# Work instruction:
Write out each of the lines below word for word, leaving out the pictures.

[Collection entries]
· · ·

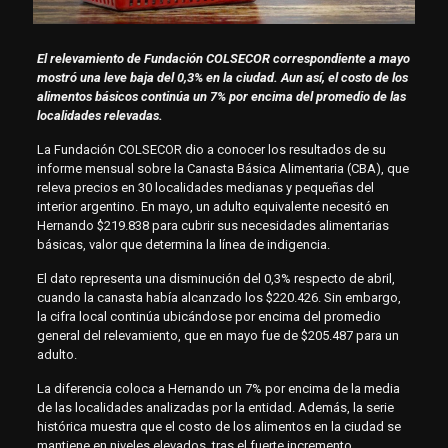
El relevamiento de Fundación COLSECOR correspondiente a mayo
mostró una leve baja del 0,3% en la ciudad. Aun así, el costo de los
alimentos básicos continúa un 7% por encima del promedio de las
localidades relevadas.
La Fundación COLSECOR dio a conocer los resultados de su
informe mensual sobre la Canasta Básica Alimentaria (CBA), que
releva precios en 30 localidades medianas y pequeñas del
interior argentino. En mayo, un adulto equivalente necesitó en
Hernando $219.838 para cubrir sus necesidades alimentarias
básicas, valor que determina la línea de indigencia.
El dato representa una disminución del 0,3% respecto de abril,
cuando la canasta había alcanzado los $220.426. Sin embargo,
la cifra local continúa ubicándose por encima del promedio
general del relevamiento, que en mayo fue de $205.487 para un
adulto.
La diferencia coloca a Hernando un 7% por encima de la media
de las localidades analizadas por la entidad. Además, la serie
histórica muestra que el costo de los alimentos en la ciudad se
mantiene en niveles elevados, tras el fuerte incremento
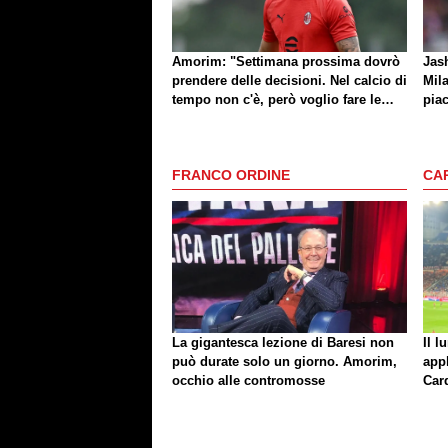
Amorim: "Settimana prossima dovrò
Jash
prendere delle decisioni. Nel calcio di
Mila
tempo non c'è, però voglio fare le
piac
cose giuste al momento giusto"
di 
FRANCO ORDINE
CA
La gigantesca lezione di Baresi non
Il l
può durate solo un giorno. Amorim,
app
occhio alle contromosse
Car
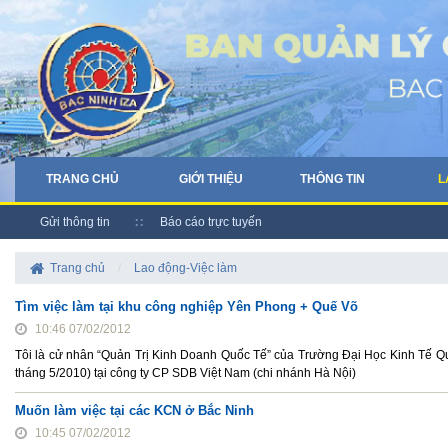
TRANG CHỦ
GIỚI THIỆU
THÔNG TIN
L
Gửi thông tin
Báo cáo trực tuyến
Trang chủ
/
Lao động-Việc làm
Tìm việc làm tại khu công nghiệp Yên Phong + Quế Võ
10:46 07/02/2012
Tôi là cử nhân “Quản Trị Kinh Doanh Quốc Tế” của Trường Đại Học Kinh Tế Quốc
tháng 5/2010) tại công ty CP SDB Việt Nam (chi nhánh Hà Nội)
Muốn làm việc tại các KCN ở Bắc Ninh
10:45 07/02/2012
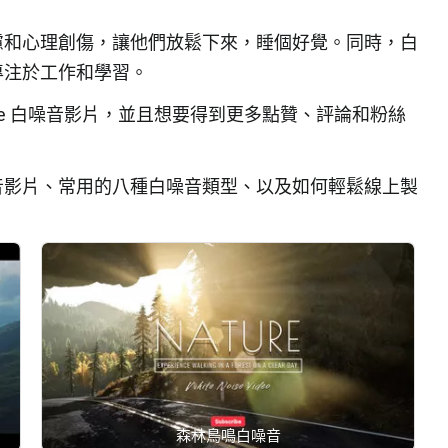
慮和心理創傷，讓他們放鬆下來，睡個好覺。同時，白
專注於工作和學習。
ube 白噪音影片，並且想要得到更多點贊、評論和粉絲
音影片、常用的八種白噪音類型、以及如何輕鬆線上製
森林鳥鳴白噪音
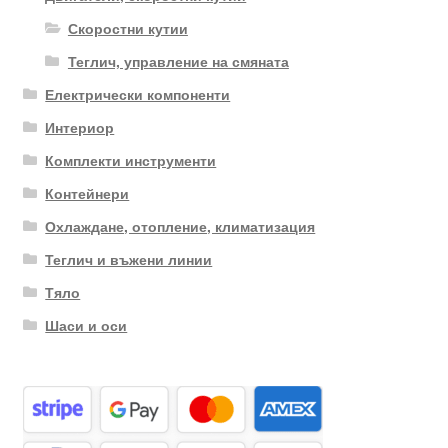
Скоростни кутии
Теглич, управление на смяната
Електрически компоненти
Интериор
Комплекти инструменти
Контейнери
Охлаждане, отопление, климатизация
Теглич и въжени линии
Тяло
Шаси и оси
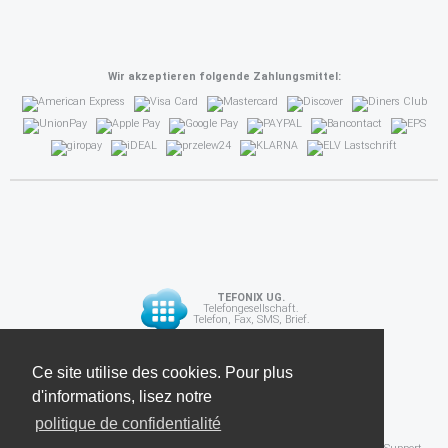
Wir akzeptieren folgende Zahlungsmittel:
TEFONIX UG.
Telefongesellschaft.
Telefon, Fax, SMS, Brief.
Diese Seite verwendet Cookies. Für weitere
Ce site utilise des cookies. Pour plus
API
Informationen lesen Sie unsere
d'informations, lisez notre
Datenschutzrichtlinie
politique de confidentialité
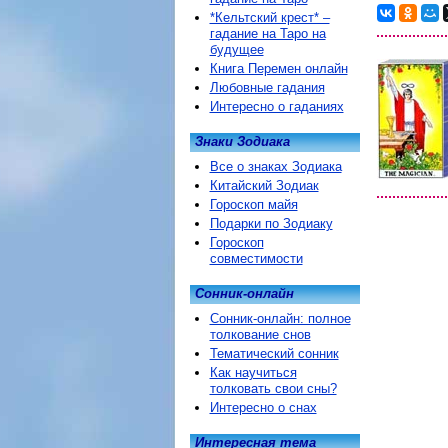
*Кельтский крест* –
гадание на Таро на
будущее
Книга Перемен онлайн
Любовные гадания
Интересно о гаданиях
Знаки Зодиака
Все о знаках Зодиака
Китайский Зодиак
Гороскоп майя
Подарки по Зодиаку
Гороскоп
совместимости
Сонник-онлайн
Сонник-онлайн: полное
толкование снов
Тематический сонник
Как научиться
толковать свои сны?
Интересно о снах
Интересная тема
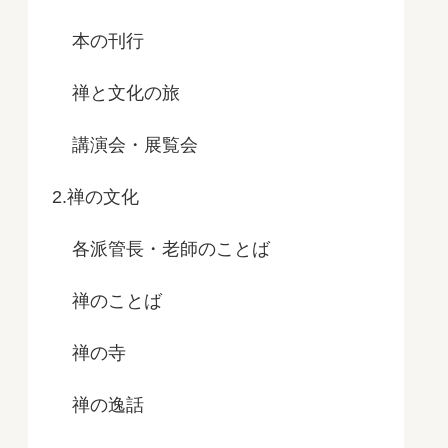
本の刊行
禅と文化の旅
講演会・展覧会
2.禅の文化
各派管長・老師のことば
禅のことば
禅の寺
禅の逸話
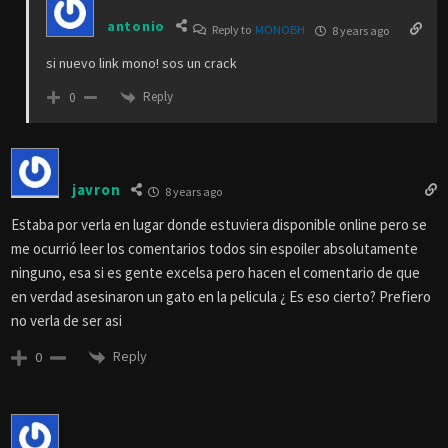
antonio
Reply to
MONOBH
8 years ago
si nuevo link mono! sos un crack
Reply
0
javron
8 years ago
Estaba por verla en lugar donde estuviera disponible online pero se
me ocurrió leer los comentarios todos sin espoiler absolutamente
ninguno, esa si es gente excelsa pero hacen el comentario de que
en verdad asesinaron un gato en la pelicula ¿ Es eso cierto? Prefiero
no verla de ser asi
Reply
0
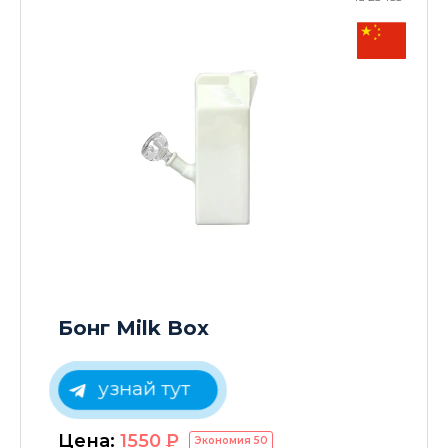
Бонг Milk Box
узнай тут
Цена:
1550
P
Экономия
50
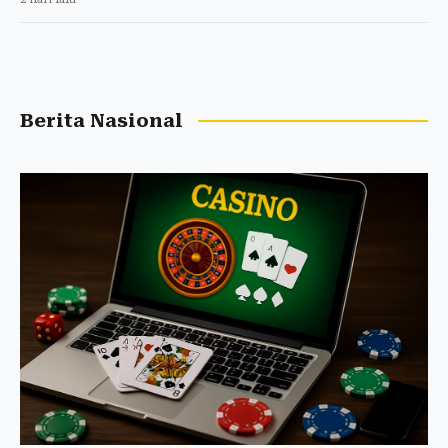
Berita Nasional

· · ·

# Solution:
El relevamiento de Fundación COLSECOR correspondiente a mayo
mostró una leve baja del 0,3% en la ciudad. Aun así, el costo de los
alimentos básicos continúa un 7% por encima del promedio de las
localidades relevadas.
La Fundación COLSECOR dio a conocer los resultados de su
informe mensual sobre la Canasta Básica Alimentaria (CBA), que
releva precios en 30 localidades medianas y pequeñas del
interior argentino. En mayo, un adulto equivalente necesitó en
Hernando $219.838 para cubrir sus necesidades alimentarias
básicas, valor que determina la línea de indigencia.
El dato representa una disminución del 0,3% respecto de abril,
cuando la canasta había alcanzado los $220.426. Sin embargo,
la cifra local continúa ubicándose por encima del promedio
general del relevamiento, que en mayo fue de $205.487 para un
adulto.
La diferencia coloca a Hernando un 7% por encima de la media
de las localidades analizadas por la entidad. Además, la serie
histórica muestra que el costo de los alimentos en la ciudad se
mantiene en niveles elevados, tras el fuerte incremento
Amorim: "Settimana prossima dovrò
Jash
prendere delle decisioni. Nel calcio di
Mila
tempo non c'è, però voglio fare le
piac
cose giuste al momento giusto"
di 
FRANCO ORDINE
CA
La gigantesca lezione di Baresi non
Il l
può durate solo un giorno. Amorim,
app
occhio alle contromosse
Car
TRANG CHỦ
GIỚI THIỆU
THÔNG TIN
L
Gửi thông tin
Báo cáo trực tuyến
Trang chủ
/
Lao động-Việc làm
Tìm việc làm tại khu công nghiệp Yên Phong + Quế Võ
10:46 07/02/2012
Tôi là cử nhân “Quản Trị Kinh Doanh Quốc Tế” của Trường Đại Học Kinh Tế Quốc
tháng 5/2010) tại công ty CP SDB Việt Nam (chi nhánh Hà Nội)
Muốn làm việc tại các KCN ở Bắc Ninh
10:45 07/02/2012
慮和心理創傷，讓他們放鬆下來，睡個好覺。同時，白
專注於工作和學習。
ube 白噪音影片，並且想要得到更多點贊、評論和粉絲
音影片、常用的八種白噪音類型、以及如何輕鬆線上製
森林鳥鳴白噪音
Скоростни кутии
Теглич, управление на смяната
Електрически компоненти
Интериор
Комплекти инструменти
Контейнери
Охлаждане, отопление, климатизация
Теглич и въжени линии
Тяло
Шаси и оси
Wir akzeptieren folgende Zahlungsmittel:
TEFONIX UG.
Telefongesellschaft.
Telefon, Fax, SMS, Brief.
Diese Seite verwendet Cookies. Für weitere
Ce site utilise des cookies. Pour plus
API
Informationen lesen Sie unsere
d'informations, lisez notre
Datenschutzrichtlinie
politique de confidentialité
*Кельтский крест* –
гадание на Таро на
будущее
Книга Перемен онлайн
Любовные гадания
Интересно о гаданиях
Знаки Зодиака
Все о знаках Зодиака
Китайский Зодиак
Гороскоп майя
Подарки по Зодиаку
Гороскоп
совместимости
Сонник-онлайн
Сонник-онлайн: полное
толкование снов
Тематический сонник
Как научиться
толковать свои сны?
Интересно о снах
Интересная тема
本の刊行
禅と文化の旅
講演会・展覧会
2.禅の文化
各派管長・老師のことば
禅のことば
禅の寺
禅の逸話
antonio
Reply to
MONOBH
8 years ago
si nuevo link mono! sos un crack
Reply
0
javron
8 years ago
Estaba por verla en lugar donde estuviera disponible online pero se
me ocurrió leer los comentarios todos sin espoiler absolutamente
ninguno, esa si es gente excelsa pero hacen el comentario de que
en verdad asesinaron un gato en la pelicula ¿ Es eso cierto? Prefiero
no verla de ser asi
Reply
0
Бонг Milk Box
узнай тут
Цена:
1550
P
Экономия
50
Berita Nasional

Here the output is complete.